→ What needs to be done
With the entries below as the source, tally the lines that contain the string "text" and give the number only.

Document layout detection data

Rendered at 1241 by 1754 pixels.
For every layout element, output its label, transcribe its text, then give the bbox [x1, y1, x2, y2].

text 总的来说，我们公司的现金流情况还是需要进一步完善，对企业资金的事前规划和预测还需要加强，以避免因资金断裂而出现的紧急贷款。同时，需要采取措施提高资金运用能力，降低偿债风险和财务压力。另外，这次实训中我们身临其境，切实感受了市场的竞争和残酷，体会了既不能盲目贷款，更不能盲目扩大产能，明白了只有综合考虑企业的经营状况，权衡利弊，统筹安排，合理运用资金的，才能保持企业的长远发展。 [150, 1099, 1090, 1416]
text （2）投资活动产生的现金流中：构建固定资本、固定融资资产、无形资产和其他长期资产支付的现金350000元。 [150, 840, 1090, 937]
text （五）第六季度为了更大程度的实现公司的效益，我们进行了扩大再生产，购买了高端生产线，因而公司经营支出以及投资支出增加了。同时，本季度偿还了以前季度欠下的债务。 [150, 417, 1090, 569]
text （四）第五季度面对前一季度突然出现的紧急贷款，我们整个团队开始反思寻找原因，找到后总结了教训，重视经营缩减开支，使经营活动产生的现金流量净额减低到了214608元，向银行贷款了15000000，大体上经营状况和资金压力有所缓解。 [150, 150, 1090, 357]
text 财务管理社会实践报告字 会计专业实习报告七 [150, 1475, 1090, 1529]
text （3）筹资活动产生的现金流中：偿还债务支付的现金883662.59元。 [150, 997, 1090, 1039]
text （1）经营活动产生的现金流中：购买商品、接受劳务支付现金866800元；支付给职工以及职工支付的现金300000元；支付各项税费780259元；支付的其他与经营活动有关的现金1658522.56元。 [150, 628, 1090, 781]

→ Task response
8